DOI: https://doi.org/10.13031/aim.202101181

Interpretive Summary: An eighth-scale grain drying system using a microwave moisture sensor, developed within USDA, was developed to observe the drying process of cereal grain and oilseed products. The drying system utilizes 8 temperature sensors, 4 relative humidity sensors, and a microwave moisture sensor to measure parameters in real-time during the drying process. For experimentation within the laboratory, the eighth-scale drying bin was filled with corn to a depth of 60 cm. Temperature was measured at the 5-, 15-, 30-, 45-, and 55-cm heights; relative humidity was measured at the 15- and 45-cm heights, and moisture content was measured at the 30-cm height. The empirical data gathered from laboratory tests was used to understand the drying of the bed from bottom to top as heated air was forced through it. To further understand the heat and mass transfer that occurs during drying, the process was modeled using numerical simulation. Heat transfer principles were used to simulate the changes in heat and moisture throughout the bed. The bed of corn was divided into six 10-cm layers to better apply the modeling. The changes in grain temperature, moisture content, humidity, and air within the corn were simulated for each layer over time using the finite difference method. Results from the numerical simulation compared well with the empirical data, having low error. The average error between moisture content predicted in the simulation and measured empirically was 0.42%. The maximum error observed was 0.87%. The drying simulation will be a great tool to further analyze the drying process for various agricultural commodities.
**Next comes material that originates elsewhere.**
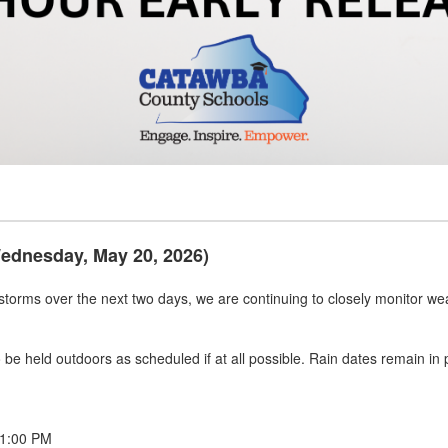
Wednesday, May 20, 2026)
rstorms over the next two days, we are continuing to closely monitor wea
 to be held outdoors as scheduled if at all possible. Rain dates remain i
 1:00 PM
Technical Abstract: An eighth-scale grain drying system was developed with the capability of monitoring moisture content, temperature, and relative humidity at different levels within the bed of grain or seed in real-time throughout the drying process. Empirical data have been used to observe the drying front as it traverses the bed during the drying process. To further analyze the complex transport phenomenon that occurs during drying, the transfer of heat and mass were modeled. Thermodynamic and convective-heat-transfer principles were used to simulate the changes in heat and moisture throughout the bed during drying. The transfer of both entities occurs simultaneously and is influenced by parameters such as inlet air temperature, air velocity and initial grain moisture content. Values for such parameters were obtained from experiments within the laboratory. The deep bed was divided into smaller layers, and the changes in grain temperature, moisture content, humidity, and interstitial air were simulated for each layer over time using the finite difference method. Model predictions were compared to empirical data obtained from the microwave moisture sensor, 8 temperature sensors, and 4 relative humidity sensors while corn dried within the eighth-scale grain drying system. Moisture content determined using the microwave moisture sensor had a standard error of performance (SEP) = 0.55% moisture content when compared to the reference oven drying method. Results from the numerical simulation compared well with the empirical data, having low error. The average error between moisture content predicted in the simulation and measured empirically was 0.42%. The maximum error observed was 0.87%.